Task instructions »
Duplicate the entries from the line containing "text [WSIBP12] Basic" through the line containing "text [GLN] GS1", reproducing both ends and every line between them precisely.

>> BEGIN Records for the exercise

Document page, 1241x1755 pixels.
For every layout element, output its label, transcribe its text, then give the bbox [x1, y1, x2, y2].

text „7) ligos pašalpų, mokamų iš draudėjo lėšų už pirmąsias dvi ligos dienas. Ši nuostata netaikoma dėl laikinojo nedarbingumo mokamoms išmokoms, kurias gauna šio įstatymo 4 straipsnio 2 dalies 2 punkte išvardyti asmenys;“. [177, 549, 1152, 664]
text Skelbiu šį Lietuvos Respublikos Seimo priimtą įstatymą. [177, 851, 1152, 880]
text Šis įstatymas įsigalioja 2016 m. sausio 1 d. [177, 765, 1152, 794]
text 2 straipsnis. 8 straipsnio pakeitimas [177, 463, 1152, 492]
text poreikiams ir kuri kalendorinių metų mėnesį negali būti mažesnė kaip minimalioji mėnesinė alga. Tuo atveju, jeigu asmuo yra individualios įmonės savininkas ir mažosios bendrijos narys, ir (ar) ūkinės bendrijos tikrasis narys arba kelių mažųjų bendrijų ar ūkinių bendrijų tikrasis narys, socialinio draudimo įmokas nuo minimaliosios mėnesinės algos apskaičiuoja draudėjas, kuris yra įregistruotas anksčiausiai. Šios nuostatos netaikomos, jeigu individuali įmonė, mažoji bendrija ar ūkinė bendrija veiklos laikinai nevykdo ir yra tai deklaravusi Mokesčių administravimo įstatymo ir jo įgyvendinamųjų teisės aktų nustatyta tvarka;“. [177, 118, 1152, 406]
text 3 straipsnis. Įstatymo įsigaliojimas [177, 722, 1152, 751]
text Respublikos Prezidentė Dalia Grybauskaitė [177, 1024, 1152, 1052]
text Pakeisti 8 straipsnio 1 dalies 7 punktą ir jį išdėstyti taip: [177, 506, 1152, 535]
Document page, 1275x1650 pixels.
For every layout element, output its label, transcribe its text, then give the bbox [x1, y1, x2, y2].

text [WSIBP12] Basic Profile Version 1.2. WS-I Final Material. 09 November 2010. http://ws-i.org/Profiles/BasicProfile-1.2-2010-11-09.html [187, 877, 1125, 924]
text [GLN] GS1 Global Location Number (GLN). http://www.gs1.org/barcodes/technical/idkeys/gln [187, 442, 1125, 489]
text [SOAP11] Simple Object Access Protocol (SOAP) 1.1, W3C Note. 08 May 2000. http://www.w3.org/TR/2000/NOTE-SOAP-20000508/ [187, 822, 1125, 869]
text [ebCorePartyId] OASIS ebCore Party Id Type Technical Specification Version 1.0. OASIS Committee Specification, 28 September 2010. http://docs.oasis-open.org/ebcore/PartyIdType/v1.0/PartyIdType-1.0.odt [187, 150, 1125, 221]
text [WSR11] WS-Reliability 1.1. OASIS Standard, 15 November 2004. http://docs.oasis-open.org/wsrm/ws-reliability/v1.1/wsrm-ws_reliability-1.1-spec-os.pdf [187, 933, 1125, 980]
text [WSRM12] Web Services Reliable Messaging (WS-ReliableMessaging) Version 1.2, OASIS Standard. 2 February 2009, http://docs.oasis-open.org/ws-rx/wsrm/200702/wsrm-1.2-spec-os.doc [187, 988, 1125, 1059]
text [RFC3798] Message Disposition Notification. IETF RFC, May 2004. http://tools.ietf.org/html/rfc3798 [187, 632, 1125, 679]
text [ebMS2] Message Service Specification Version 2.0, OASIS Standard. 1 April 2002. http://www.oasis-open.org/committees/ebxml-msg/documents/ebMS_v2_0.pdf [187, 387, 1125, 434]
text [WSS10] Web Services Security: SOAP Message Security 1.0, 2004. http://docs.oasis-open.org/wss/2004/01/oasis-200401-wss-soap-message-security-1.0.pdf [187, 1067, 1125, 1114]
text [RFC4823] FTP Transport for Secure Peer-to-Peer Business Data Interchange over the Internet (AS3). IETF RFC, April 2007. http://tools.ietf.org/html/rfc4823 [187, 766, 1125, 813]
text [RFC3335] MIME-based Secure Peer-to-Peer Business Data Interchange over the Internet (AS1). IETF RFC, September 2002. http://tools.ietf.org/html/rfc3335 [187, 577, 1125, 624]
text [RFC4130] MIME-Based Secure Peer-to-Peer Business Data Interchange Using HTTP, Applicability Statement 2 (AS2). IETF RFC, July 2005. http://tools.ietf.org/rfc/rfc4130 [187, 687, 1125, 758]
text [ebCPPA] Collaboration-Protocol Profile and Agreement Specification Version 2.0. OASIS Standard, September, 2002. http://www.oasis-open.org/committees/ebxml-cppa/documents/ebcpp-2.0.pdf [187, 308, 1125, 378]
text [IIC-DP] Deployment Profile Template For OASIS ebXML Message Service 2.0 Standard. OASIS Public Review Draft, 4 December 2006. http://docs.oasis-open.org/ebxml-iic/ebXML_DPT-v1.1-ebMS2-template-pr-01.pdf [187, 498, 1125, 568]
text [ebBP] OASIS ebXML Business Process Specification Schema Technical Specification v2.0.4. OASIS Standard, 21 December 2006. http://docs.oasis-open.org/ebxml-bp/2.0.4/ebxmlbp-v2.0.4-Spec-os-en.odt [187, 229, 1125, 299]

>> END Records for the exercise

Written answer »
text [WSIBP12] Basic Profile Version 1.2. WS-I Final Material. 09 November 2010. http://ws-i.org/Profiles/BasicProfile-1.2-2010-11-09.html [187, 877, 1125, 924]
text [GLN] GS1 Global Location Number (GLN). http://www.gs1.org/barcodes/technical/idkeys/gln [187, 442, 1125, 489]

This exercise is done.